— begin DOCUMENT SEGMENT —
For their part, Lewis, Sengbloh and the rest of the Tribe has welcomed the newcomers. "I certainly think that with each new member the Tribe changes," Lewis says. "Each new person imbues the Tribe with new energy, and then the Tribe shifts. Everyone brings their own individual persona and take on the characters, and we're all responding to each other. So, much of it is fairly fluid. Also, all the new people who have come—Sasha, Gavin and Caissie—are all so good. I know Sasha's sitting right here, but still! I would say it even if she wasn't."

Gavin Creel and Cast
By now the cast has been together a while and its members have developed a cohesive rhythm together. This rhythm is reflected in the choreography, which gives the actors room to express their individuality but never forgets the dynamic of the group as a whole. In rehearsals, choreographer Karole Armitage directed the cast, "Move here, and I want you to do something here," Sengbloh says. "It was outlined for us but we had room to develop our moves. Once we decide what we want to do, we don't change it. So, it's like organized chaos." Lewis adds, "It's funny because the swings have been on a couple of times for one of us, but they also have been on as their own characters. So when Chasten [Harmon] comes on in my track, she has her own character already. She has her own costumes, her own moves. She goes where I go [in my part] but also can be her character." The show flows naturally as a result, but the cast works hard to maintain this unique improvisational feel. "As loose as it looks, we were all achy and sore all during the rehearsal process," Allen says. "We still are!"
— end DOCUMENT SEGMENT —
— begin DATA RECORDS —
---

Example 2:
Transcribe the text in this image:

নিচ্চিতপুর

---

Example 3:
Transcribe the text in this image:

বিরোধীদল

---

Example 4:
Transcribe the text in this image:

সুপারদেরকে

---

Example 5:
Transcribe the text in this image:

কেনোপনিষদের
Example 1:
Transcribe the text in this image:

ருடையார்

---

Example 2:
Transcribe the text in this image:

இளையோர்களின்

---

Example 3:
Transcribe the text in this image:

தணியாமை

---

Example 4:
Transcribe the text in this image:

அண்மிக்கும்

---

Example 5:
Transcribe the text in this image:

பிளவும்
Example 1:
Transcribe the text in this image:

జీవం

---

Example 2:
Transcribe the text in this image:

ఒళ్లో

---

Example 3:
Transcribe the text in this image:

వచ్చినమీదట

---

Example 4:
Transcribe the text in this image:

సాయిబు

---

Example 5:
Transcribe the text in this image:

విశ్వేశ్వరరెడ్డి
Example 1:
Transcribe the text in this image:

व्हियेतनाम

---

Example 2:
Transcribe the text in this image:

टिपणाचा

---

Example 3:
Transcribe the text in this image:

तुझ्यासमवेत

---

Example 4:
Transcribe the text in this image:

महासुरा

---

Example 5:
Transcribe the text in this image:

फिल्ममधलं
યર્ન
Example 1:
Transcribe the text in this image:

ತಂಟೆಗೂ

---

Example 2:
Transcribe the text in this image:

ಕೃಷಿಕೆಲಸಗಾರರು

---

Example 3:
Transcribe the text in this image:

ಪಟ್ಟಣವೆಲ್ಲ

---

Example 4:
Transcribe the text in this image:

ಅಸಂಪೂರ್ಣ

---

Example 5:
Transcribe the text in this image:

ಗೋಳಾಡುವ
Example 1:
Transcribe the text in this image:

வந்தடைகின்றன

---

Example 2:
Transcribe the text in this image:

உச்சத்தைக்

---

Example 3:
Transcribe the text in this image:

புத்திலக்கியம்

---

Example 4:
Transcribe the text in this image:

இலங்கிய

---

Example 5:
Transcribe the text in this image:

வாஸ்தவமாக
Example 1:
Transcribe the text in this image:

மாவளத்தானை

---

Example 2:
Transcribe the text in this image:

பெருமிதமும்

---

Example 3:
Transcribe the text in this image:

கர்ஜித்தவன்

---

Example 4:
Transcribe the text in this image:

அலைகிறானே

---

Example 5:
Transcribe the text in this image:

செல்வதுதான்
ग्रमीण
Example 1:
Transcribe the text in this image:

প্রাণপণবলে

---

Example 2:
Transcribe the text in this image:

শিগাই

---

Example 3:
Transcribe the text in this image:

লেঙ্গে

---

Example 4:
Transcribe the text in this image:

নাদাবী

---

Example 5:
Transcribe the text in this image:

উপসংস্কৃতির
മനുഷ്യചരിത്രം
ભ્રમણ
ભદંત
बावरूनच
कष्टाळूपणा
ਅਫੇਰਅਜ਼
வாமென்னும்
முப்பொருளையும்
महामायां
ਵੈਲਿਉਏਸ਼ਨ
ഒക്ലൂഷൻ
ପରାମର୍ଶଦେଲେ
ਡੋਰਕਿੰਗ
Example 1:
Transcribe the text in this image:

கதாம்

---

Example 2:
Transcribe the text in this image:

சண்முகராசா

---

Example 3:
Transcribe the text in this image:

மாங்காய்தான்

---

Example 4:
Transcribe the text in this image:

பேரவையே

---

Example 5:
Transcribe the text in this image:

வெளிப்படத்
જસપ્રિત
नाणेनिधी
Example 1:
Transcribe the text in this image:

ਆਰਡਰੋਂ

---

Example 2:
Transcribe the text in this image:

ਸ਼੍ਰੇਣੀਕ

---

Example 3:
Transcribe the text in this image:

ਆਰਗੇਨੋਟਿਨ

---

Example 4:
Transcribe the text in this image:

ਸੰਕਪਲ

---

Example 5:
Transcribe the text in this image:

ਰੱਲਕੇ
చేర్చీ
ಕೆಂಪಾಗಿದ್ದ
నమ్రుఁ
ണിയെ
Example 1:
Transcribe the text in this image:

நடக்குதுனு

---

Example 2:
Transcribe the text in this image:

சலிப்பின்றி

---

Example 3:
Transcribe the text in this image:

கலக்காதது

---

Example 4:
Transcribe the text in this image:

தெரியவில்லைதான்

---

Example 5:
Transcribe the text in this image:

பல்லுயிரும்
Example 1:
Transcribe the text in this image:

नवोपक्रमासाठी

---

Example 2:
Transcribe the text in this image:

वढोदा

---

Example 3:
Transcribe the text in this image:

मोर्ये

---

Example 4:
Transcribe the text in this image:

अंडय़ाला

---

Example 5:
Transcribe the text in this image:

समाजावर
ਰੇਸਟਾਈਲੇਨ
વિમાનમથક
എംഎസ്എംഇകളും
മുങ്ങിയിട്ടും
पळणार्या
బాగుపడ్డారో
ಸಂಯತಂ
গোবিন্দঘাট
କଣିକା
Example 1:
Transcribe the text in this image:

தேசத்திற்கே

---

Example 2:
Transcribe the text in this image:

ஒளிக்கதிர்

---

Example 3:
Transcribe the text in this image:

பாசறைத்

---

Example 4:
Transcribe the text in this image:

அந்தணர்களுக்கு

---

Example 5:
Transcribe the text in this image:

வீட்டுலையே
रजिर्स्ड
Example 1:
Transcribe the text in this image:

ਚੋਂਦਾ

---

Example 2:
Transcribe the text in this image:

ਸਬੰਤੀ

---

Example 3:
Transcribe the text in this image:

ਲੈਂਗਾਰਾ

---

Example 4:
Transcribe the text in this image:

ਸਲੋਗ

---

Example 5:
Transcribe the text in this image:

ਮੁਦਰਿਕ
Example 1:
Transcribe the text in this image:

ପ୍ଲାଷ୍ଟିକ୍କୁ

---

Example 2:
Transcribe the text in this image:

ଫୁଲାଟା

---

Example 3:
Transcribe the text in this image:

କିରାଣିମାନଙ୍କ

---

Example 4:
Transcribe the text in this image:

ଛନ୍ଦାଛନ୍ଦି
— end DATA RECORDS —
— begin DATA RECORDS —
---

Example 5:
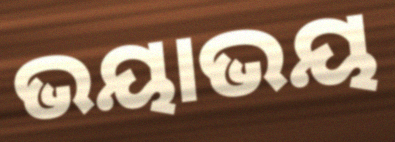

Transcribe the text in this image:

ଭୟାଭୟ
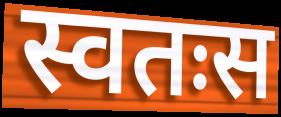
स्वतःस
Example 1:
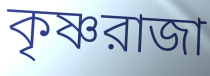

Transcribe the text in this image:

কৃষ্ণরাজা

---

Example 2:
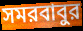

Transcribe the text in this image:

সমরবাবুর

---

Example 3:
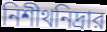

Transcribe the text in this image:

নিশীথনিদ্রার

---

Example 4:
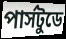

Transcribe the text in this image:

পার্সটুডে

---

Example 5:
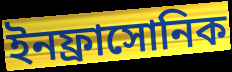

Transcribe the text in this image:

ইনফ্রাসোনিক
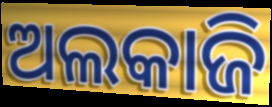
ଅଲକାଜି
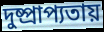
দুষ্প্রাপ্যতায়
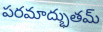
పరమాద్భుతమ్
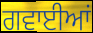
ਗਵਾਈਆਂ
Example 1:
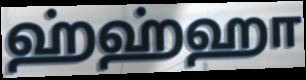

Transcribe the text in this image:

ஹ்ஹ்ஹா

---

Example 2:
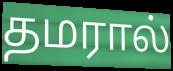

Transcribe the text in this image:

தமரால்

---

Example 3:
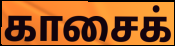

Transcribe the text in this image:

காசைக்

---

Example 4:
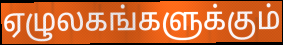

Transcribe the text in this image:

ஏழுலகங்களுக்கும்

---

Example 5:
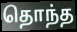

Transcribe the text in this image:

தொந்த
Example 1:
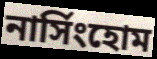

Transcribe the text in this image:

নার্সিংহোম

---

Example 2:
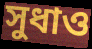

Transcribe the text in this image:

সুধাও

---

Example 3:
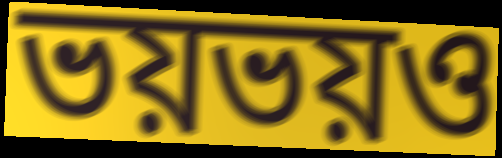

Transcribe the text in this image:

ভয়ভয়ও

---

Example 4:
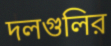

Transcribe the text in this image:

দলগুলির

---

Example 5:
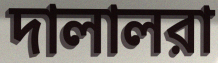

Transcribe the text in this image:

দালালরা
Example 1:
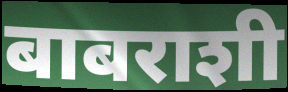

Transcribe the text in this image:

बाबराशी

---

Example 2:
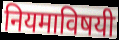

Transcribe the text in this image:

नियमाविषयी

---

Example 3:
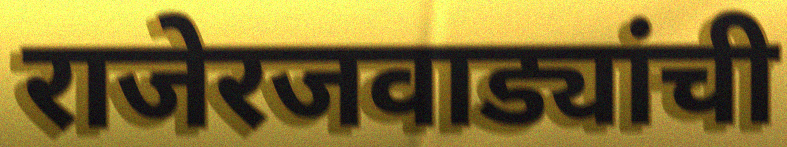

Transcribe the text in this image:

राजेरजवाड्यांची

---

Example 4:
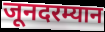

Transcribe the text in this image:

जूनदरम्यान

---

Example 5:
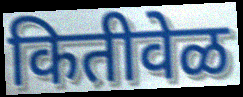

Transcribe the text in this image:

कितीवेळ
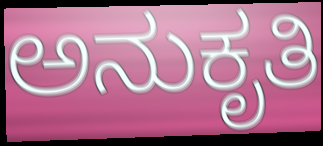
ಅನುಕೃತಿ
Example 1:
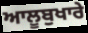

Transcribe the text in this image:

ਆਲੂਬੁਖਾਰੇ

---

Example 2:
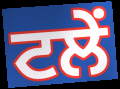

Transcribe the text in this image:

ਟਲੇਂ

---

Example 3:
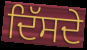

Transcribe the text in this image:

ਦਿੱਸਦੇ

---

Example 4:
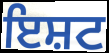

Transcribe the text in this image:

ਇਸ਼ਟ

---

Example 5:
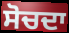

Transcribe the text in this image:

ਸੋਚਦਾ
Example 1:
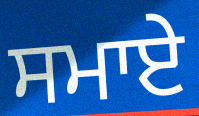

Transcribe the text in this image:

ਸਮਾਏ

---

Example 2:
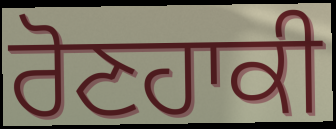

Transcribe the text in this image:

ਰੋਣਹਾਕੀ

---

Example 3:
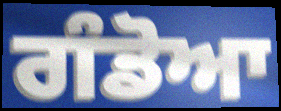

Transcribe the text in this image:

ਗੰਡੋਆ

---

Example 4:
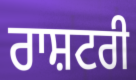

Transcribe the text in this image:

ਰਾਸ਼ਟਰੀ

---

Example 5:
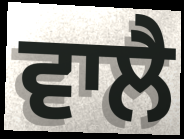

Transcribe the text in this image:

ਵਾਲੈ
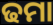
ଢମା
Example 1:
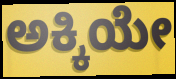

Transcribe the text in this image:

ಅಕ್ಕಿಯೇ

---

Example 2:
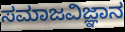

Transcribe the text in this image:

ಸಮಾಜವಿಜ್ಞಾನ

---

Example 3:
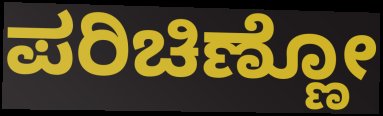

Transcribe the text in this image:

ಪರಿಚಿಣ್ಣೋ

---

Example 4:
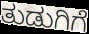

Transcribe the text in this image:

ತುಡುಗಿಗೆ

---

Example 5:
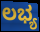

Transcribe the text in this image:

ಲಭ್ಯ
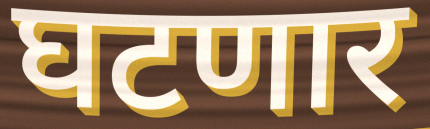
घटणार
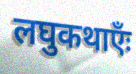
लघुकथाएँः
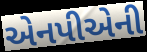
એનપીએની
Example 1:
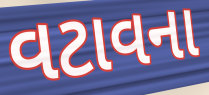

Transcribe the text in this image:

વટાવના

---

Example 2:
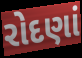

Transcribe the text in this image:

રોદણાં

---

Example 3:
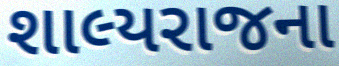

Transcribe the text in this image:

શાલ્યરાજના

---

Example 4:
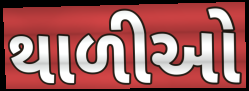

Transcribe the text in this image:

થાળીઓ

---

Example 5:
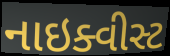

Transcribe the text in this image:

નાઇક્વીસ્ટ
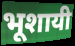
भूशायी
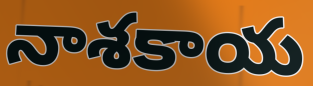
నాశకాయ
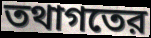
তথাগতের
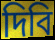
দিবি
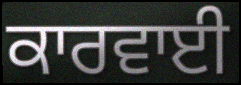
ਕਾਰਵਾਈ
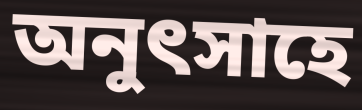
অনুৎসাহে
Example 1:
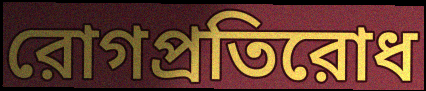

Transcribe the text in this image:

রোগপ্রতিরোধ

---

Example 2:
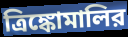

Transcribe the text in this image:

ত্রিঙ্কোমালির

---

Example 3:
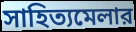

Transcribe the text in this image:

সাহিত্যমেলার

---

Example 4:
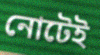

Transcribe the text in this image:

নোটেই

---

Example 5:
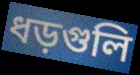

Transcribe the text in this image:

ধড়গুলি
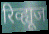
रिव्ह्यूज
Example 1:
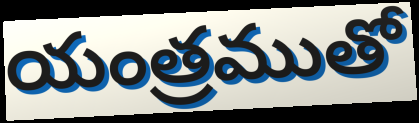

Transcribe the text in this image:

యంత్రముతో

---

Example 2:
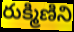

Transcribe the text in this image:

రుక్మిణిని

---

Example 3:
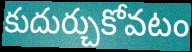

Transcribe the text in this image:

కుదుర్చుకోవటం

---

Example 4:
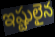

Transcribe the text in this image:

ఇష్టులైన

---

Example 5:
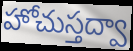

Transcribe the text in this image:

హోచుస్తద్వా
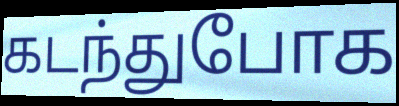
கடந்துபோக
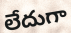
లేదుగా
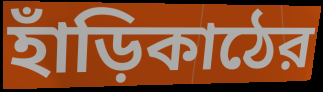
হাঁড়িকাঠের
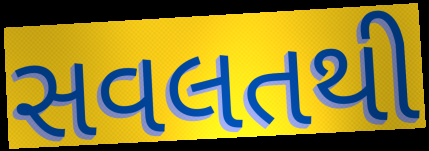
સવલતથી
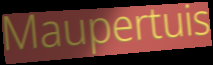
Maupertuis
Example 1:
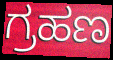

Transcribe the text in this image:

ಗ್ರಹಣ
— end DATA RECORDS —
▸ **REQUIRED TASK**
In the text about the Tribe's cast, who is named as the choreographer who directed the cast in rehearsals?

▸ **FINISHED TASK**
Karole Armitage